If we follow this line of thinking, then how far do we go? If someone takes a life, do we take theirs? Personally, I’m against the death penalty, yet I understand why the families of those killed in heinous crimes might believe that the perpetrators deserve to be put to death. My difficulty with the death penalty goes beyond the obvious problems with the state of the criminal justice system in this country. Even if you were for the death penalty in principle, a quick look at who’s on death row — a lot of poor people and people of color who don’t have access to the legal and monetary resources needed to defend themselves properly — reveals deep injustice.
Setting aside these problems for a moment, imagine we had a perfect justice system that did not unfairly discriminate against those marginalized by society, that valued the lives of all victims equally, and meted out consistent punishments. Are there people that truly deserve to die for their crimes?

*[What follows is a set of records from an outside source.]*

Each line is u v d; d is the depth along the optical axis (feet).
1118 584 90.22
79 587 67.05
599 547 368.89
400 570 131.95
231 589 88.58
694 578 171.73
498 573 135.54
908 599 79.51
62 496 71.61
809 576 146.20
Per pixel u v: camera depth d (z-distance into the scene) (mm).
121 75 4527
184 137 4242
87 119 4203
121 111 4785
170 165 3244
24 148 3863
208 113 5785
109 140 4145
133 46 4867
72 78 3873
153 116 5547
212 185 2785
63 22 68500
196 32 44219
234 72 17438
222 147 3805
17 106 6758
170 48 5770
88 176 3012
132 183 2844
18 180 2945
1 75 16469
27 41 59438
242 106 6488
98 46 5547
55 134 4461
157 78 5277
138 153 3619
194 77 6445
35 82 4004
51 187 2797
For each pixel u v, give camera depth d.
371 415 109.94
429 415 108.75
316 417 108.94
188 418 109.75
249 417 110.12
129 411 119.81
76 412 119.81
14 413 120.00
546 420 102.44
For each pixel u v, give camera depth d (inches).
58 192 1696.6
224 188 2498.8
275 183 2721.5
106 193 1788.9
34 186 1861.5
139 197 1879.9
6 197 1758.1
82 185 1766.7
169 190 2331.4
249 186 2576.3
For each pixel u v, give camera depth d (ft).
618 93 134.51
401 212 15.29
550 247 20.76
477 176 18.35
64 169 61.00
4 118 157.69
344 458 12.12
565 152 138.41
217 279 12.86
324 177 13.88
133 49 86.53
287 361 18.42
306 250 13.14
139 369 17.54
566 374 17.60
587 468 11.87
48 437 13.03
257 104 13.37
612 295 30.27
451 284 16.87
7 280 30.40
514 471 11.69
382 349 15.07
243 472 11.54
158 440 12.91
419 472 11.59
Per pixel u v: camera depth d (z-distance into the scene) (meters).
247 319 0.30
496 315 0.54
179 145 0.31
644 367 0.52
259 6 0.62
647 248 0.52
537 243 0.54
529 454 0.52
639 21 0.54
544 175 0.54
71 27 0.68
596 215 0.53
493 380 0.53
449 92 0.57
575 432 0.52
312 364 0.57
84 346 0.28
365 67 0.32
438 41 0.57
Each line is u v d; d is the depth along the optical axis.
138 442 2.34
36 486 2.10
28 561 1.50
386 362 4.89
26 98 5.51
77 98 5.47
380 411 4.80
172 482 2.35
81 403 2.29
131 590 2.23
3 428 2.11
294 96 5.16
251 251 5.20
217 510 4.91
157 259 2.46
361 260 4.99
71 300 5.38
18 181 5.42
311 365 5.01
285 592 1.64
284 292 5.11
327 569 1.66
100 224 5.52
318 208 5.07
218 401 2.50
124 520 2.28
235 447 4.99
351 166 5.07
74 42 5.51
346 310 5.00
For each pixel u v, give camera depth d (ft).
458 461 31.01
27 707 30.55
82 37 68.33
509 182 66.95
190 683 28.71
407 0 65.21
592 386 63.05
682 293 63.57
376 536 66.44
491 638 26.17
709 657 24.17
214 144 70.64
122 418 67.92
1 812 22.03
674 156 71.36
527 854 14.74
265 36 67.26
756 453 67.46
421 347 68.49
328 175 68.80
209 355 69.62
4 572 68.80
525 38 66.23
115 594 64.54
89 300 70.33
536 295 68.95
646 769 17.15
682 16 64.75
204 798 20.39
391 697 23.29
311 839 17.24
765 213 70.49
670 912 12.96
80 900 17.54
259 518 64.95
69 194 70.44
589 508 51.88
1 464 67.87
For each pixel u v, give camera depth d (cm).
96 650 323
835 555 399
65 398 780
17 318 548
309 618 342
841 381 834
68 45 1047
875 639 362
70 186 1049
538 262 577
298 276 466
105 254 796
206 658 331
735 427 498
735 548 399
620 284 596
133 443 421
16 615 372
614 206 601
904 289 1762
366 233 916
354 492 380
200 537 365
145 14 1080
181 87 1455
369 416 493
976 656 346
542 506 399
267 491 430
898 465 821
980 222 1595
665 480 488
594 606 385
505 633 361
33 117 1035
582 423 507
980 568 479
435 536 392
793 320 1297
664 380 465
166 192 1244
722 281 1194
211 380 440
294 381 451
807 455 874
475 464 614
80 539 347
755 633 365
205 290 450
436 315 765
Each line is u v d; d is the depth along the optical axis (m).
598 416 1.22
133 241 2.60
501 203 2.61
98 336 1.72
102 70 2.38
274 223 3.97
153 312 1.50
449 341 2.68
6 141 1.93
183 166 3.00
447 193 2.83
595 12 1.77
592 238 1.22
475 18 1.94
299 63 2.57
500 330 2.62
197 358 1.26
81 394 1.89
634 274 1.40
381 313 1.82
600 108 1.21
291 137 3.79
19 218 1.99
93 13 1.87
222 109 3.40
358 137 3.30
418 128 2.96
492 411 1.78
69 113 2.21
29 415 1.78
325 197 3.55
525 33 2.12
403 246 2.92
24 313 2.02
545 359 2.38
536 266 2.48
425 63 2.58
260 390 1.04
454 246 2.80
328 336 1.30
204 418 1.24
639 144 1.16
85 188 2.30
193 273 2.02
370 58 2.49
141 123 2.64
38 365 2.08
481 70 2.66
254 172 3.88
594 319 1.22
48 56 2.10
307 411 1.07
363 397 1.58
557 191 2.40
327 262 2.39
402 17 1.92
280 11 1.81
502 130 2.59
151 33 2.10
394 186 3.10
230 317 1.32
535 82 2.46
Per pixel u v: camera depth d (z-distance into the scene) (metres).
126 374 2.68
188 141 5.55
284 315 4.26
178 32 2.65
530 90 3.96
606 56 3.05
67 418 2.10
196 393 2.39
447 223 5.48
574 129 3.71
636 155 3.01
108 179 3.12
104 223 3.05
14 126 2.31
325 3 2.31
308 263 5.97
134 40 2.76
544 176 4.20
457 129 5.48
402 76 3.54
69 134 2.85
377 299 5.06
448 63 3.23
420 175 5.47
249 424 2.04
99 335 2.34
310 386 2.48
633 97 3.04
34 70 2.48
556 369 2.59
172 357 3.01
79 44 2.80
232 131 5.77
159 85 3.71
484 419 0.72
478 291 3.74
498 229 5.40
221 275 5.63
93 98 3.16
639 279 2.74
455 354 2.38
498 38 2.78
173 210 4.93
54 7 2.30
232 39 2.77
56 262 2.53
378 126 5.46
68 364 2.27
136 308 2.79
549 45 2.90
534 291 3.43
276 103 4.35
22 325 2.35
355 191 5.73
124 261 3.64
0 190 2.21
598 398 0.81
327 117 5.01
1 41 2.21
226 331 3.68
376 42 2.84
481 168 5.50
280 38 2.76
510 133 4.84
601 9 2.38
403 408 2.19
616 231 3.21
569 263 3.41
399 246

And if you believe that, do you think it’s the state’s job to put those people to death?
Francis Bacon once said, “In taking revenge, a man is but even with his enemy; but in passing it over, he is superior; for it is a prince’s part to pardon.” In the New Testament we get a similar message — when you’ve been slapped in the face, turn the other cheek. We are called on to forgive, not seek revenge. And forgiveness can be a very powerful thing. Look at what they did in South Africa with the Truth and Reconciliation Commission. Restorative justice can help victims find lasting peace, and it can bring about real rehabilitation for the perpetrators of crime. Of course, it only works when the perpetrators are genuinely willing to accept responsibility and make amends. And the victims have to want it too. You can’t force forgiveness.
So, which path is the right one to take? Do we seek payback or do we look for forgiveness? Are there crimes that should never be forgiven? What do you think—does justice mean that we reward good deeds, punish bad, and that everyone gets their just deserts?